Bogdan Alexe, Mary T. Roth, Wang-Chiew Tan
12/09/2013 10:13 PM
Computer Science
With the amount and variety of data now electronically available, information about an entity is rarely completely contained in a single version of a source but rather, distributed across different heterogeneous data sources and across different times. Real use cases from personal electronic health records, fraud detection, and even professional recruiting illustrate that there is significant value to create an integrated, consistent, and queryable profile of an entity from different sources that would describe the when-provenance of facts about the entity (i.e., the times when facts about an entity are true).

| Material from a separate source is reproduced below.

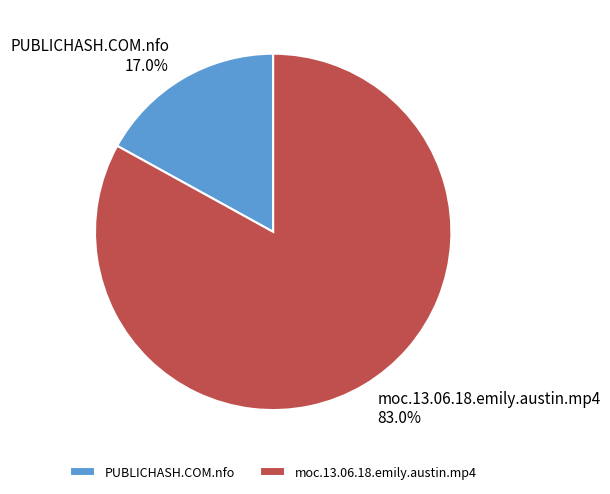

What is the largest slice in the pie chart?

moc.13.06.18.emily.austin.mp4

Building such consistent profiles of entities, however, requires time-specific knowledge that is either implicit or explicit in data sources to be carefully maintained as new facts are integrated according to application-specific semantics.

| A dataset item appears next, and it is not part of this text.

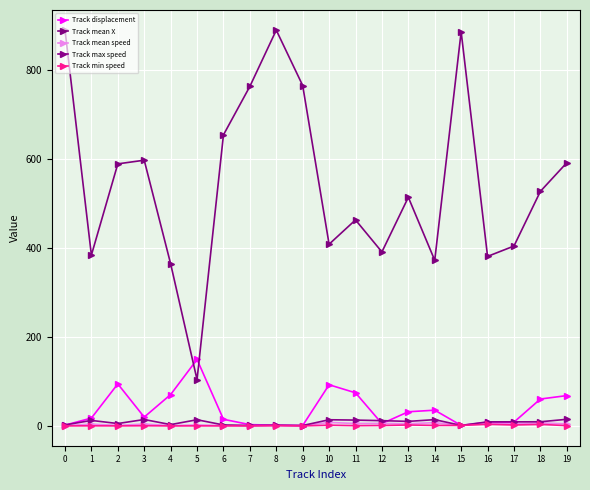

What is the difference between the second highest and second lowest values in the Track min speed series?

3.4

Motivated by real use cases, we develop a system, called Tempura, that is capable of consistently integrating data across multiple dimensions of time through a preference-aware union (PRAWN) operator. PRAWN is a general operator that can be customized to integrate data across time for different applications by specifying application-specific constraints and preferences. We show that our implementation of PRAWN upholds important algebraic identities, thus making it suitable for data integration; it produces the same integrated outcome, modulo representation of time, regardless of the order in which sources are integrated. We demonstrate the versatility of our abstraction for PRAWN by showing how PRAWN can capture different types of integration semantics of several real use cases. Finally, we show experimentally that our technique is feasible in that our implementations on both “small” and “big” data platforms are efficient in both storage and execution time, and we demonstrate how our integrated outcome is immediately admissible to longitudinal queries through standard query languages.